**Text provided:**
Only a short distance from Stonehenge (below) itself, and part of the extended Avebury site, lies one of Britain’s least-known record holders. Silbury Hill is a towering artificial mound, standing over 39 metres high, overlooking the surrounding Wiltshire landscape. The largest man-made prehistoric monument in the whole of Europe, its origins have long since been lost to the mists of time.

One of the most-interesting aspects of Silbury is the way it seemed to accrue history around it. Aside from its possible connection to Stonehenge, it was also the site of an ancient Roman village. In this case, ancient is a relative term. At the time the Romans built their streets in the shadow of Silbury Hill, they were closer in time to the creation of the internet than they were to work beginning on the Neolithic monument overlooking them. For the Romans, the historic landmark and icon of prehistory must have been as ancient and unknowable as it is to us.

Callanish Stones, Outer Hebrides

(Images: (top, bottom) amritagrace)

For such a small, remote corner of Britain, the Isle of Lewis in the Outer Hebrides sure has an impressive archaeological pedigree. The medieval Lewis Chessmen may be the most-famous of finds in this lonely place, but there traces of our Neolithic ancestors abound also. The most-stunning of these may well be the enigmatic Callanish Stones. A densely-packed stone circle, surrounded by alleyways of rocks forming what appears to be a crucifix shape, the Callanish Stones are strange, mysterious and otherworldly.

The focus of countless myths and legends, they’re said to be the place where a pagan entity known as the “Shining One” appears on midsummer morning, stalking the ancient alleyways of the historic landmark of ancient Scotland. While modern visitors are unlikely to encounter any ancient gods, they’ll still be left with a feeling of awe. What’s more, the ancient monument pictured above is one of multiple stone circles forming part of the ancient Callanish site. Just at stone’s throw away are at least three other impressive Neolithic circles, barely visited by comparison their larger neighbour.

Skara Brae, Orkney

Skara Brae: one of the most important historic landmarks of Neolithic Britain

Neolithic relics at Skara Brae (Images: Wknight94; Dr. John F. Burka)

Few places in the British Isles, indeed in the world, can compare to Stonehenge. But Skara Brae may just be one of them. A well-preserved Neolithic settlement on Mainland, Orkney, this incredible historic landmark is sometimes called the Scottish Pompeii. Over a cluster of eight ancient houses, a whole way of life has been captured here, a fragment of our past, frozen forever like a mosquito trapped in amber.

**Task objective:**
Please continue the text on prehistoric landmarks in Britain, starting right after its last sentence. The items are not needed.

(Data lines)

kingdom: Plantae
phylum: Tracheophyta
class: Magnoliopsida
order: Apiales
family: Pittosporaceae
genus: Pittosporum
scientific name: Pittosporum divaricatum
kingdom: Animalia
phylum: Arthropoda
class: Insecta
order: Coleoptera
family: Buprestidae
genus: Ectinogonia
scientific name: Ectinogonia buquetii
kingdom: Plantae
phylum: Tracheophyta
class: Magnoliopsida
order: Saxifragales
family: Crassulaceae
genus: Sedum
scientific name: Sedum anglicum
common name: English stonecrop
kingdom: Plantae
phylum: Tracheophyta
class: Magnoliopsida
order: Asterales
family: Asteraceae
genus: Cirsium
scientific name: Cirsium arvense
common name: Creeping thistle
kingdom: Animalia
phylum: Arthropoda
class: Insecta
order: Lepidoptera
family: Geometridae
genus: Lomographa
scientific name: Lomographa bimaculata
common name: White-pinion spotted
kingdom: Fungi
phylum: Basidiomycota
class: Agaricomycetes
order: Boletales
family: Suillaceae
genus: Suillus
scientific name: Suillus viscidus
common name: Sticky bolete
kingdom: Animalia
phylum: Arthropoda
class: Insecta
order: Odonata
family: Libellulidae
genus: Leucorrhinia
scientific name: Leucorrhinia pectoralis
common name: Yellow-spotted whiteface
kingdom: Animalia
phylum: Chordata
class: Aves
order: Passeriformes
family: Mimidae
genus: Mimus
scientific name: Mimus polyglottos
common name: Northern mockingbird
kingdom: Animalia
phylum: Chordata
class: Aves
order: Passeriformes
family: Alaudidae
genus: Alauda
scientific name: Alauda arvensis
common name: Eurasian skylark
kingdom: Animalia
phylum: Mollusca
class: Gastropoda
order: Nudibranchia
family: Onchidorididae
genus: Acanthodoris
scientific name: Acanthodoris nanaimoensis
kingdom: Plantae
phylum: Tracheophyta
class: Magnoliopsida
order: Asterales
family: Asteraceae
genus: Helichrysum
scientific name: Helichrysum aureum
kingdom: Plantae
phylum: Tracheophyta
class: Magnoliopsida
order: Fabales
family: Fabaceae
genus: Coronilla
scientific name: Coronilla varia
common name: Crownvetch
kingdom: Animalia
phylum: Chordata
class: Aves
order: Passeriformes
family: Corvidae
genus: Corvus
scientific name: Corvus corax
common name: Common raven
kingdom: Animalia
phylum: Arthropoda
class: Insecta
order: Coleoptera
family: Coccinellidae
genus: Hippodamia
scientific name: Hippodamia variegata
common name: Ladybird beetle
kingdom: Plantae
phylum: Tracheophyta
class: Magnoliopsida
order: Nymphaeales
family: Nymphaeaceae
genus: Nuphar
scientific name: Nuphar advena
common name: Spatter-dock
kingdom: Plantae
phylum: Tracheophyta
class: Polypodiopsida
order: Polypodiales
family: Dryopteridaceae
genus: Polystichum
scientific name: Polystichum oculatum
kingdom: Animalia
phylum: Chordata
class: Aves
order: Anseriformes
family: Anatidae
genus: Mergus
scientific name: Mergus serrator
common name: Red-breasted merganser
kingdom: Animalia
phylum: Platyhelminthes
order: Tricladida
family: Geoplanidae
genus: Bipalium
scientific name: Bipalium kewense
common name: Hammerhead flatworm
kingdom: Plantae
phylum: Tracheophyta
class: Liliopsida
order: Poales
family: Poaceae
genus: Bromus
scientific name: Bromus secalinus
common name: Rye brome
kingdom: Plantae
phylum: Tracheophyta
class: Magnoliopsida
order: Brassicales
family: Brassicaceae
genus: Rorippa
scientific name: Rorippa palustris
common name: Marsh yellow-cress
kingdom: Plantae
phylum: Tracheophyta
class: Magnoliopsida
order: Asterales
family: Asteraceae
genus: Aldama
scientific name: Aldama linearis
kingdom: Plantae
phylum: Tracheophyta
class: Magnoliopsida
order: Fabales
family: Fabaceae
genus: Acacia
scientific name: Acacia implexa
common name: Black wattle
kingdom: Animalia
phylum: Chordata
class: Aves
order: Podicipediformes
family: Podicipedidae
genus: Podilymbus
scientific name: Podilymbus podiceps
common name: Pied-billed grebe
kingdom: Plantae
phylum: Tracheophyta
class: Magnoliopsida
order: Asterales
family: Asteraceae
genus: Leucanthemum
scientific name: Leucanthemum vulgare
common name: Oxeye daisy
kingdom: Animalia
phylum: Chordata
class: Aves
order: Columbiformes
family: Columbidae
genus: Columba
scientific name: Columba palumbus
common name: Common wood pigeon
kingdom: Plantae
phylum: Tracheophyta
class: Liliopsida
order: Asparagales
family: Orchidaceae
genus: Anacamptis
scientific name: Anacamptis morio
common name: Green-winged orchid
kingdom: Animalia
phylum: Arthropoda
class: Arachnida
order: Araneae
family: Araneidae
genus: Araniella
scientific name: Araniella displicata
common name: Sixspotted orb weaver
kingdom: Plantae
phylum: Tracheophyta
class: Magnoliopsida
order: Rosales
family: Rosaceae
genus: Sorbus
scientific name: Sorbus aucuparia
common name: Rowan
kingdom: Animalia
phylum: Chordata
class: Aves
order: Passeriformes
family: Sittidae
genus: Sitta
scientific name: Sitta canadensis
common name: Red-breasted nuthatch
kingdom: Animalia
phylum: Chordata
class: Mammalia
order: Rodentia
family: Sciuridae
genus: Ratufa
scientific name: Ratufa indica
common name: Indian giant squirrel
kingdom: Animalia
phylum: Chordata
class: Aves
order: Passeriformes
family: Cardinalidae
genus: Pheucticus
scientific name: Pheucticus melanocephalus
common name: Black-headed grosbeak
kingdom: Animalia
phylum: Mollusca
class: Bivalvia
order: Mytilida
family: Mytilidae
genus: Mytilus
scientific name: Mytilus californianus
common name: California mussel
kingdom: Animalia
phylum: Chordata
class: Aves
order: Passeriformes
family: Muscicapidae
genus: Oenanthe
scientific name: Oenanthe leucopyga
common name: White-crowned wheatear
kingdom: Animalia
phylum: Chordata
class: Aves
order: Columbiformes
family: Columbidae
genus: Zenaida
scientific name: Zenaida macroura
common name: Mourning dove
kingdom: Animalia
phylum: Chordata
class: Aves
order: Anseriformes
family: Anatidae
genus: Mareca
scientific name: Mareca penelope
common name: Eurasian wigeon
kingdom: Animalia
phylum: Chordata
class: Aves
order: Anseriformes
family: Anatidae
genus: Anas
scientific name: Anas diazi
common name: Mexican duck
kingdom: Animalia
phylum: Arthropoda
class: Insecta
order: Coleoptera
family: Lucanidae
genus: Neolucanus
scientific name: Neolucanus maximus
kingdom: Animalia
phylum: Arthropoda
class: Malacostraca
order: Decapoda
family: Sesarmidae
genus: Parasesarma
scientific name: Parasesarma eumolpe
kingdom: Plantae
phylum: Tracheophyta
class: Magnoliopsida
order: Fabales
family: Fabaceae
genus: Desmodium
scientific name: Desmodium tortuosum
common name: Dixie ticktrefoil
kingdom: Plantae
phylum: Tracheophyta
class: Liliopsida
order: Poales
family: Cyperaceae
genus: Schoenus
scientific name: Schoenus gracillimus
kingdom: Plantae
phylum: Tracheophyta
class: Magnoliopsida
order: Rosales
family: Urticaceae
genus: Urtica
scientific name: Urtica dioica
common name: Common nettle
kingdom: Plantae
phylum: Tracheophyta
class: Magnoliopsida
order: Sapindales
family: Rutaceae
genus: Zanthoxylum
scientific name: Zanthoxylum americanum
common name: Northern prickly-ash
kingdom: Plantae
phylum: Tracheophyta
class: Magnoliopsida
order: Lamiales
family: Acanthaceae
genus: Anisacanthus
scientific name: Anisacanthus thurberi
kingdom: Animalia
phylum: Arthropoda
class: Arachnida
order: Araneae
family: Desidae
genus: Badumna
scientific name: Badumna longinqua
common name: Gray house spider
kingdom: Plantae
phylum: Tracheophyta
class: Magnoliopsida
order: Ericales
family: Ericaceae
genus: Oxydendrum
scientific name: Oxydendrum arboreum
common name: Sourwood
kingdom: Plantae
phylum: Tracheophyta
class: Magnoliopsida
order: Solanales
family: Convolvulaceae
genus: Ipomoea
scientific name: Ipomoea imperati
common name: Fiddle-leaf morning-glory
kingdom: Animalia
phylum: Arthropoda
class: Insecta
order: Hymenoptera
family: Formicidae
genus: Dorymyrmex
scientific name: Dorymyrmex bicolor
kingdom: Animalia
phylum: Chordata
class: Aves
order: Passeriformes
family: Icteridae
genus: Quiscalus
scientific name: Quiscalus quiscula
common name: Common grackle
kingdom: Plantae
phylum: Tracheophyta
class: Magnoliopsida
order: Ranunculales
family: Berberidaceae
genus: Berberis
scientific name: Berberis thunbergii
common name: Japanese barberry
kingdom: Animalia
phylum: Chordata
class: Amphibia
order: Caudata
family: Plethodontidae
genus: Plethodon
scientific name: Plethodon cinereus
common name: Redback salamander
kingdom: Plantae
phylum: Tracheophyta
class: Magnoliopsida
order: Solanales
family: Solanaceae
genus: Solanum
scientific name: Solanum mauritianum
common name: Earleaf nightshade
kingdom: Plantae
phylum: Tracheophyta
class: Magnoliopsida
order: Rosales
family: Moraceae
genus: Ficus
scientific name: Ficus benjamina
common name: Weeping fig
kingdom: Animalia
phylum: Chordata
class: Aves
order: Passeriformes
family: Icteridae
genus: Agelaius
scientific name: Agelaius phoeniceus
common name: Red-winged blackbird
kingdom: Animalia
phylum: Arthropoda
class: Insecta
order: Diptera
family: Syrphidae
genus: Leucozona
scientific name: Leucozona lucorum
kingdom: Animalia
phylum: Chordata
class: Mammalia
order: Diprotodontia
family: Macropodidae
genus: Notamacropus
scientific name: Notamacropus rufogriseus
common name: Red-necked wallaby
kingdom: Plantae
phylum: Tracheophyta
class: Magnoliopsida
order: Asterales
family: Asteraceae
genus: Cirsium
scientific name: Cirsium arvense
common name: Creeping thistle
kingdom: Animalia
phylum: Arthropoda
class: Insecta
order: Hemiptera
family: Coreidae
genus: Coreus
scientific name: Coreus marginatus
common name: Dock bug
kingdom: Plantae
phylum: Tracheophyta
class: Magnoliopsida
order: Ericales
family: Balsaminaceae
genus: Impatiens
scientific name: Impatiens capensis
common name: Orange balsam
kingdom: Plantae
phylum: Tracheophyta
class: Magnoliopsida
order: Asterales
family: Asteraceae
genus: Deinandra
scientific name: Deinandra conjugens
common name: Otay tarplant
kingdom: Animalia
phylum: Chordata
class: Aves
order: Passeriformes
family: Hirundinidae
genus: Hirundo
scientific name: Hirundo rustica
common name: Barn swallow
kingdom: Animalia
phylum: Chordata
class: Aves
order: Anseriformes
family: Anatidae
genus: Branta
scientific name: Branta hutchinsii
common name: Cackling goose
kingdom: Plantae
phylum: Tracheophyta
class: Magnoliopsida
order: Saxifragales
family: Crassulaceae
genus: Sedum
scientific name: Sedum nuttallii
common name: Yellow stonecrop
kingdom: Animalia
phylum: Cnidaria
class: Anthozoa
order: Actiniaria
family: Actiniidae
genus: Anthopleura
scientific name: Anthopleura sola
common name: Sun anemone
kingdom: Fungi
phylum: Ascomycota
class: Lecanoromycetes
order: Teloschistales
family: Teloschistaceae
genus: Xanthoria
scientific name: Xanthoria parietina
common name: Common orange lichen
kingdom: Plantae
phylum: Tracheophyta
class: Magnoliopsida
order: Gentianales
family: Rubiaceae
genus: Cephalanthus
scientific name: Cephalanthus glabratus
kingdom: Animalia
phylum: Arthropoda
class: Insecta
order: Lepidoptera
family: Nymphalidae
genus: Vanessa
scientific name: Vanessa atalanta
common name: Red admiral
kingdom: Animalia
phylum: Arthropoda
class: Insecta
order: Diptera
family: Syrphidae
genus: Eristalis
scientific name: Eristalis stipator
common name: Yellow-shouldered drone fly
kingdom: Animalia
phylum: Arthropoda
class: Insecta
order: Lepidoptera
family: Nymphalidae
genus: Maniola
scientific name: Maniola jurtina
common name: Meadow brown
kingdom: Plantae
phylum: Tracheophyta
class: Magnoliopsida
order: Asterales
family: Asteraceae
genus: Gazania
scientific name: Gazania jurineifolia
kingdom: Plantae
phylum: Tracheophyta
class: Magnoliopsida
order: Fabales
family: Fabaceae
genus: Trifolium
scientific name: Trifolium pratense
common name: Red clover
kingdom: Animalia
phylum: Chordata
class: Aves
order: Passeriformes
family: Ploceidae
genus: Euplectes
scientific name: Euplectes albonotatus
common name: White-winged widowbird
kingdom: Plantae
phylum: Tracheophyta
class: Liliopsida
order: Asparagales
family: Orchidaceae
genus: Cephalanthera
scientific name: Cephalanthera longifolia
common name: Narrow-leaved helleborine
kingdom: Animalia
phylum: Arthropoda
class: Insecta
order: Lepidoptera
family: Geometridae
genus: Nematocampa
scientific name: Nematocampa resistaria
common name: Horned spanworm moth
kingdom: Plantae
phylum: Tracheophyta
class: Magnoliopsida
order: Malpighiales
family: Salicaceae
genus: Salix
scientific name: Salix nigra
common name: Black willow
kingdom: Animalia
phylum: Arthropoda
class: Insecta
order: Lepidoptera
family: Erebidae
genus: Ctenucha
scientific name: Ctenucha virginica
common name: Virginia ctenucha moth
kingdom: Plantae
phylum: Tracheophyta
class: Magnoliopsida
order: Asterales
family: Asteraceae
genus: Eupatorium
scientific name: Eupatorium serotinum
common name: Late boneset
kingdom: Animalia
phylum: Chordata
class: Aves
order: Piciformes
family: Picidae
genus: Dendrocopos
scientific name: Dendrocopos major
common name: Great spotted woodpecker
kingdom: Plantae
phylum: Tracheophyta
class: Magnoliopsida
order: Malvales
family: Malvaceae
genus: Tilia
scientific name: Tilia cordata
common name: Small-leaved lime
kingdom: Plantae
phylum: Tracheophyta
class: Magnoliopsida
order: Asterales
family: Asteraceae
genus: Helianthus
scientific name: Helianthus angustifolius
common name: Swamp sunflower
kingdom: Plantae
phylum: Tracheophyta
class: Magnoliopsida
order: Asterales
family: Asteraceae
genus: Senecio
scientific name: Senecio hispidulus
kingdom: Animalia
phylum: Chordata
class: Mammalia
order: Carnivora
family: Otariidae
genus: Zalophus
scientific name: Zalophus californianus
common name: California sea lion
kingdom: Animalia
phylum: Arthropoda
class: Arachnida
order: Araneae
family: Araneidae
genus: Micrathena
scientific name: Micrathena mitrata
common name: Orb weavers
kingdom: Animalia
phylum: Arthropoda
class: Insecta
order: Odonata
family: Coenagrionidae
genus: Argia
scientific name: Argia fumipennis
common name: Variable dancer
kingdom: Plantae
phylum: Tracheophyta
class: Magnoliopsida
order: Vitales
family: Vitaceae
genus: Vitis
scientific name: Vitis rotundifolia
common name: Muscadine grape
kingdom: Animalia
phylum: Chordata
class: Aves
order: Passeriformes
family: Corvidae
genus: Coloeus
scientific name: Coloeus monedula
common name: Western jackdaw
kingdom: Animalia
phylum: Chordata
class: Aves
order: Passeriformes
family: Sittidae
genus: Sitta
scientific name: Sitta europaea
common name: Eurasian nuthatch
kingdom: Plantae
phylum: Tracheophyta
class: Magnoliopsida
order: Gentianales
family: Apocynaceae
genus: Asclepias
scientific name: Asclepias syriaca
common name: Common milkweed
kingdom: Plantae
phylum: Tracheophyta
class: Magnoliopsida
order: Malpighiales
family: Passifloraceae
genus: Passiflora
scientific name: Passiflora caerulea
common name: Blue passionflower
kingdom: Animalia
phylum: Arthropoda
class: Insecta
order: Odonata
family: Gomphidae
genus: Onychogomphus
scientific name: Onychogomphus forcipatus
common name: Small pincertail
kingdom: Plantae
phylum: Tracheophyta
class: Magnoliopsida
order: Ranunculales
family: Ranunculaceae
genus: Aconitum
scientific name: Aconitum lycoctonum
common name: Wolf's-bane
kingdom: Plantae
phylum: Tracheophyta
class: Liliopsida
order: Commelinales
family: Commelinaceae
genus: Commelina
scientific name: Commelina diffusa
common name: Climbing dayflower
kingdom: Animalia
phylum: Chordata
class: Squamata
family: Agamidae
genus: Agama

**Response:**
With a few leaps of imagination, it’s possible for visitors to feel like they’ve truly stepped back into the Neolithic. The ruins of each open-topped house are both identical, built along the same pattern, and curiously unique. It’s possible still to see the tiny touches that made each building a home for generations of ancient residents. While much of the history of Skara Brae remains shrouded in mystery, there’s still enough here to tantalise. Squint hard enough, and you just might be able to catch a glimpse of this long faded way of life. It’s not too surprising that the historic landmark was uncovered in a place recently dubbed “Britain’s ancient capital.”

Historic Landmarks: Stonehenge, Wiltshire

Stonehenge: arguably the most famous historic landmarks of Neolithic Britain (Image: Freesally)

Like a revered rock star taking to the stage at a festival, Stonehenge needs no introduction. The most iconic of Neolithic monuments, Britain’s most famous henge may well be its most-famous historic landmark, period. Built sometime between 3,000 BC and 2,000 BC, incorporating stone mined from Welsh quarries hundreds of miles away, this vast circle of standing stones continues to exude a sense of mystery and magic unmatched across the nation.

Perhaps the most-compelling aspect of Stonehenge is how little we still know about it. Despite being a source of fascinated study for centuries, we can’t say for certain what its purpose was, or why our ancient forebears dragged such heavy stones such distances to build it. For some, it will remain an ancient place of pagan worship. For others, it will always be intimately connected with astronomy. While the truth could be more prosaic, our chances of ever knowing for sure are minimal. Stonehenge, then, remains a mystery; the greatest and least-knowable of all Britain’s Neolithic leftovers.

Giant sarsen stones at Stonehenge on Salisbury Plain in Wiltshire (Image: Pexels; Stonehenge: arguably the most famous historic landmark of Britain)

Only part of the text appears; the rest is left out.